Les autobiographes représentent une part étonnamment élevée de la production et des ventes de graphic novel, et ils s’attirent beaucoup d’inimité. S'il y a peu de choses aussi irritantes qu’un mauvais graphic novel autobiographique, il reste cependant un nombre impressionnant d’autobios réussies dans la bédé.

La faute en incombe certainement à Robert Crumb, le plus célèbre des auteurs de comix underground, qui s’est mis à l’autobio dans les années 1970 sur les traces de sa femme Aline Kominsky. Le succès du mémoire d’Art Spiegelman, Maus, n’y est certainement pas étranger non plus. Toujours est-il que raconter sa propre vie ou se mettre en scène dans une version approximative est presque un passage obligé pour l’auteur américain de graphic novel, au point qu’on soupçonne beaucoup de fictions de « vérité » et de « réalité ».

Old School / New School

Tout d’abord, il y a les auteurs alternatifs de la vieille école, héritiers de Crumb, qui se mettent en scène comme des parias, toujours dans l’auto-dénigrement : Seth, Joe Matt, Chester Brown, Julie Doucet, Ivan Brunetti…

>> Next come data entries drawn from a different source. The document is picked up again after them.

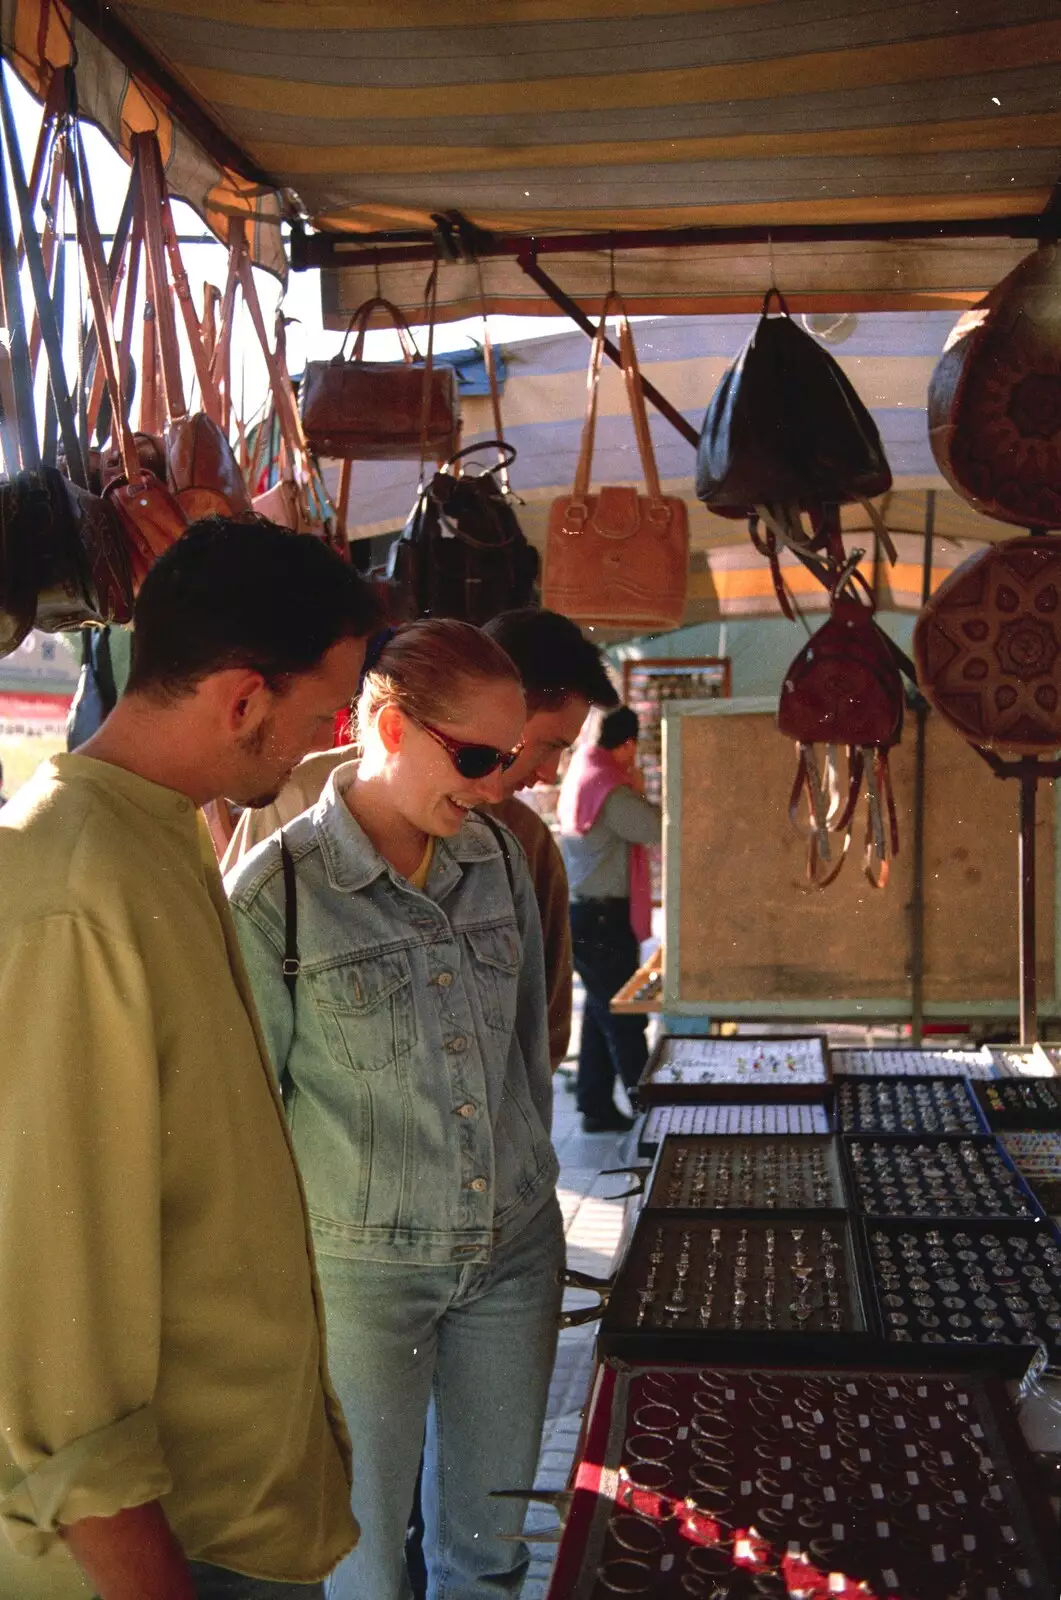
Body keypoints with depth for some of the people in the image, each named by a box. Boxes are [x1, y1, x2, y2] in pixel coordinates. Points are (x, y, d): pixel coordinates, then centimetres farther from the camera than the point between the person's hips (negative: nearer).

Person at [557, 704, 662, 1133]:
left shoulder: (579, 775, 12)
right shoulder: (612, 789, -18)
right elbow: (656, 830, -19)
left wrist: (632, 793, 7)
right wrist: (640, 791, -5)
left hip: (581, 913, 10)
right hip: (603, 917, -10)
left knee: (600, 1011, 15)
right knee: (624, 1016, -4)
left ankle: (597, 1107, 20)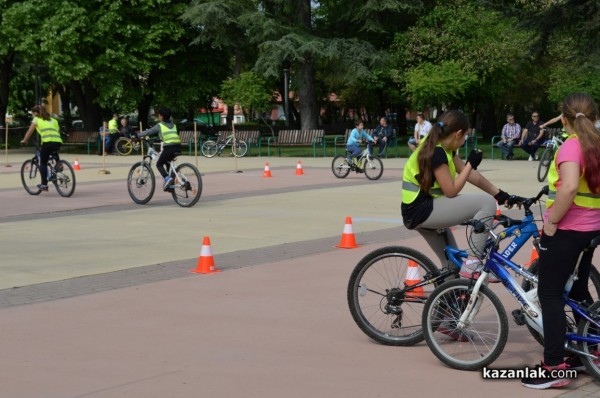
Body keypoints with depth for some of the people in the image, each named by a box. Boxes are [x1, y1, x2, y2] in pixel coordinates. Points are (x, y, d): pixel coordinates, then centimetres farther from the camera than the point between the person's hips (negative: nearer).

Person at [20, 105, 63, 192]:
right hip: (58, 142, 5)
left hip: (47, 142, -5)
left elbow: (29, 132, 17)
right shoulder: (53, 120, 30)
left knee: (43, 163, 7)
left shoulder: (36, 119, 17)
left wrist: (24, 141, 30)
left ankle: (44, 185, 2)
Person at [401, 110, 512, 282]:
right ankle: (472, 265, -13)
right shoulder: (436, 153, -20)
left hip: (422, 212, 10)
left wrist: (500, 194, 9)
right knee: (487, 202, -16)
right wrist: (471, 164, -13)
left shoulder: (443, 147, 10)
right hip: (422, 211, -10)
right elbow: (451, 191, -20)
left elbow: (470, 175, 12)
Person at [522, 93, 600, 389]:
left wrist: (551, 221, -22)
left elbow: (569, 187, -33)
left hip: (566, 230, -8)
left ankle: (553, 368, -4)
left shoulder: (571, 146, -17)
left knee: (549, 295, -3)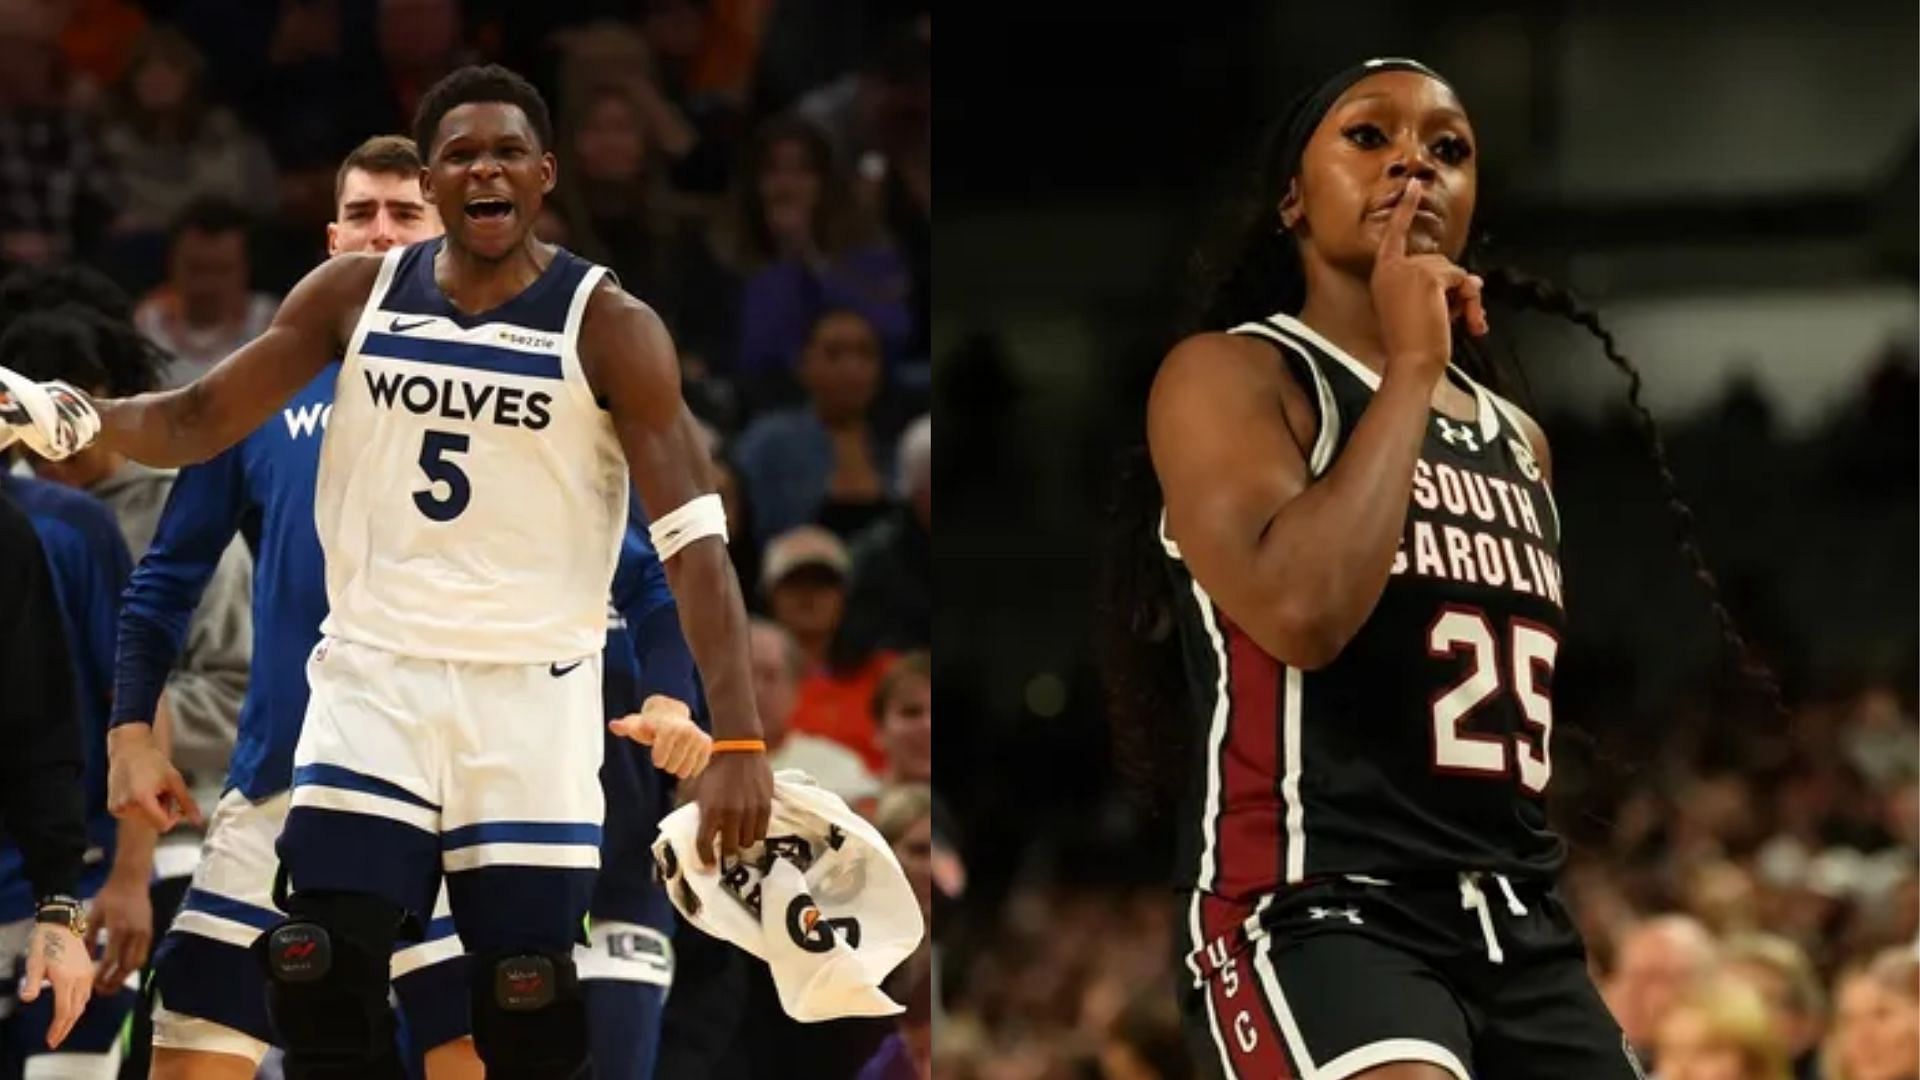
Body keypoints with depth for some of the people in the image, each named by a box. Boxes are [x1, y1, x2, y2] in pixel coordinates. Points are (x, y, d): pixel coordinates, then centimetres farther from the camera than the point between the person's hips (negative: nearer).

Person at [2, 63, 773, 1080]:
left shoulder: (609, 329, -8)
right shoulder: (354, 293, 3)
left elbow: (693, 539, -13)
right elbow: (197, 420, 4)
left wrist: (737, 741, -23)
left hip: (529, 694, -3)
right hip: (372, 680, 3)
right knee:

Ceux-ci laissent de plus en plus la place à une jeune génération qui se veut moins caricaturale, et qui souvent se présente comme sensible mais fondamentalement ordinaire, simple et gentil. Ce sont sans doute les plus énervants mais ils comptent parmi leurs rangs quelques cas désarmants comme Craig Thompson, un excellent dessinateur et un garçon tellement sensible, ordinaire, simple et gentil qu’il nous fait oublier tous les péchés de ses semblables dans son épais Blankets.
[ John Porcellino, pionnier des « mini-comics », raconte sa vie depuis les années 1980, ou plutôt des fragments, des petits moments saisis par un trait minimaliste et quasi-enfantin. Le personnage est certainement un précurseur de la vague « émo » actuelle mais aucun de ses suiveurs n’arrive à être aussi minimaliste et zen sans être ennuyeux.
L’anglais Eddie Campbell s’en approche à sa manière, les frasques de sa jeunesse ayant fait l’occasion de spirituelles farces en BD. Ses graphic novels d’aujourd’hui peignent par contre l’image du quotidien sans accident d’un homme rangé. La manière dont il parvient à rester intéressant est un mystère.

Surprise

La mode des autobiographies a aussi ceci d'intéressant qu'elle amène à elle ceux que l'on aurait pas suspecté. Alison Bechdel, auteur depuis des années d’un strip lesbien peu remarqué et publié dans la presse alternative, a révélé aux yeux du monde un talent littéraire insoupçonné avec Fun Home, un mémoire dans lequel elle évoque la mort de son père.
Chester Brown, canadien auteur de comics surréalistes dérangés dans les années 1980, s’est mis dans la décennie suivante à produire à son tour des examens détaillés de sa propre enfance avec sa mère schizophrène.